Slim is affiliated with the Free Patriotic Movement, which rejects the extension of Aoun’s mandate.

He said: “The law does not permit the extension of the army commander’s term after reaching the retirement age.

“The exceptional cases provided for by the law do not apply to the present situation, and it’s impossible to disregard them whatever the reasons.”

Al-Rahi responded, saying that “the region is on fire, and we don’t have a president,” according to remarks cited by the Patriarchate.

Residents of border areas, who returned to their homes last week after the truce took effect, are worried that the situation might deteriorate in south Lebanon.

Many people fled to safer areas on Friday.

According to the UN Office for Coordination of Humanitarian Affairs, around 55,000 people have been displaced from south Lebanon due to tensions there.

About 52 percent of the displaced are females.

According to local statistics, hostilities on the southern front have led to the closure of around 52 private and public schools in border villages, where 6,000 students receive their education.

Moreover, Israel’s use of phosphorus bombs burned around 460 hectares of forests and over 20,000 olive trees.

The Israeli forces announced on Friday afternoon that their defense system intercepted a “suspicious flying object that crossed the border from the direction of Lebanon.”

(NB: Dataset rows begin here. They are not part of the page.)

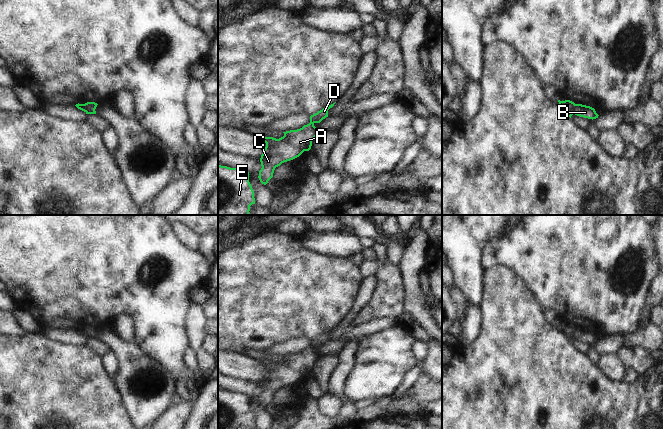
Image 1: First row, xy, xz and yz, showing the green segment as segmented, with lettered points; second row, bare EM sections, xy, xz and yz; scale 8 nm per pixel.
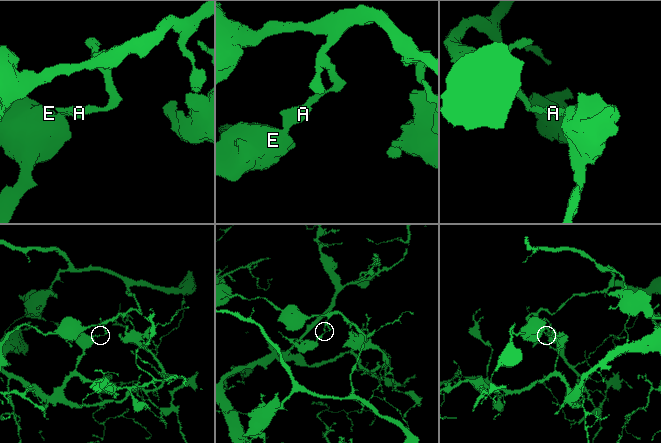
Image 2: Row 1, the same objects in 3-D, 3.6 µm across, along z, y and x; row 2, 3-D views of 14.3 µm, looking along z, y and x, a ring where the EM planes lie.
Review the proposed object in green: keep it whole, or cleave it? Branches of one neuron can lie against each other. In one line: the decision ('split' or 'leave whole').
split

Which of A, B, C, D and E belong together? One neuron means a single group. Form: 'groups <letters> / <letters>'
groups A B C E / D

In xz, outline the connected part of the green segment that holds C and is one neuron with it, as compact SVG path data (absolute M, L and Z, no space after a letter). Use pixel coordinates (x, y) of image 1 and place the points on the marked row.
M309 123L297 130L283 132L284 136L276 139L273 137L259 137L266 143L266 147L261 155L261 170L259 180L266 185L273 177L276 167L282 163L299 157L304 151L309 151L312 141L320 131Z

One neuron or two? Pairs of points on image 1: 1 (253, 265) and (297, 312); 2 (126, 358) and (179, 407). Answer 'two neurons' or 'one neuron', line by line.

According to security reports, Israeli reconnaissance aircraft continued to fly in the southern skies, especially over villages and towns closer to the border.

The Israeli army carried out a sweeping operation with medium machine guns around the Israeli Al-Raheb site opposite the Lebanese town of Aita Al-Shaab.

Andrea Tenenti, spokesperson for UNIFIL, the UN peacekeeping force in Lebanon, said the pillars of UN Resolution 1701, adopted 17 years ago to resolve the 2006 war between Israel and Hamas, remained valid.

Tenenti spoke as UNIFIL personnel continued carrying out their routine tasks.

He said that preventing escalation, protecting civilian lives, and ensuring the security of peacekeepers remained a priority.

Tenenti stressed that UNIFIL — led by Maj. Gen. Aroldo Lazaro — was actively working to reduce tension and prevent the risk of broader conflict through talks with both Israel and Lebanon.

The meetings are attended by officers from the Lebanese and Israeli sides under the supervision of the UN, represented by UNIFIL.

Hezbollah opened a second front in southern Lebanon on Oct. 8 in support of the resistance in the Gaza Strip.

The move constitutes a violation of UN Security Council Resolution 1701, which prohibits the presence of any armed entity in the area except for the Lebanese army and UNIFIL.

MP Pierre Bou Assi from the Lebanese Forces said that Resolution 1701 was issued after all parties, including Hezbollah, approved it.

He stated that its implementation should be natural and intuitive and that adherence to it is necessary to prevent war in Lebanon.